═══ EXCERPTED RECORDS
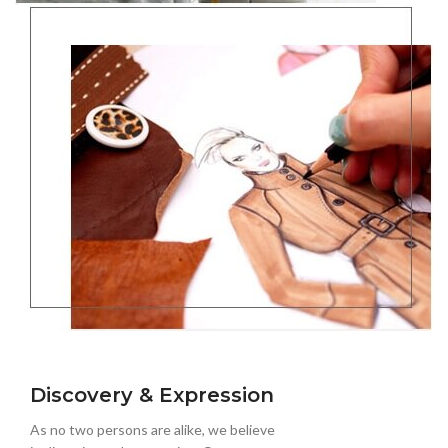
Discovery & Expression
As no two persons are alike, we believe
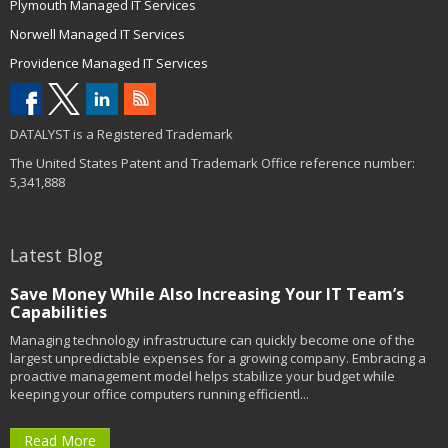
Plymouth Managed IT Services
Norwell Managed IT Services
Providence Managed IT Services
DATALYST is a Registered Trademark
The United States Patent and Trademark Office reference number:
5,341,888
Latest Blog
Save Money While Also Increasing Your IT Team’s
Capabilities
Managing technology infrastructure can quickly become one of the
largest unpredictable expenses for a growing company. Embracing a
proactive management model helps stabilize your budget while
keeping your office computers running efficientl...
Read More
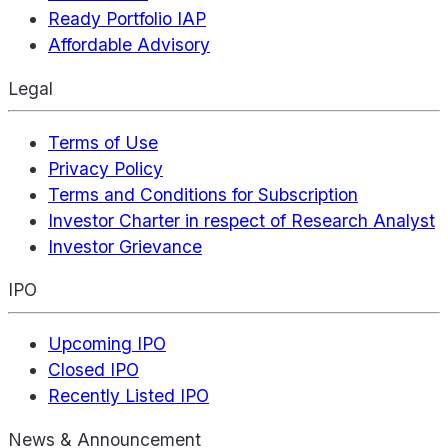
Ready Portfolio IAP
Affordable Advisory
Legal
Terms of Use
Privacy Policy
Terms and Conditions for Subscription
Investor Charter in respect of Research Analyst
Investor Grievance
IPO
Upcoming IPO
Closed IPO
Recently Listed IPO
News & Announcement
══════
■ TASK STATEMENT ■
Return every line above where "Terms" appears.

■ RESULT OF THE EXERCISE ■
Terms of Use
Terms and Conditions for Subscription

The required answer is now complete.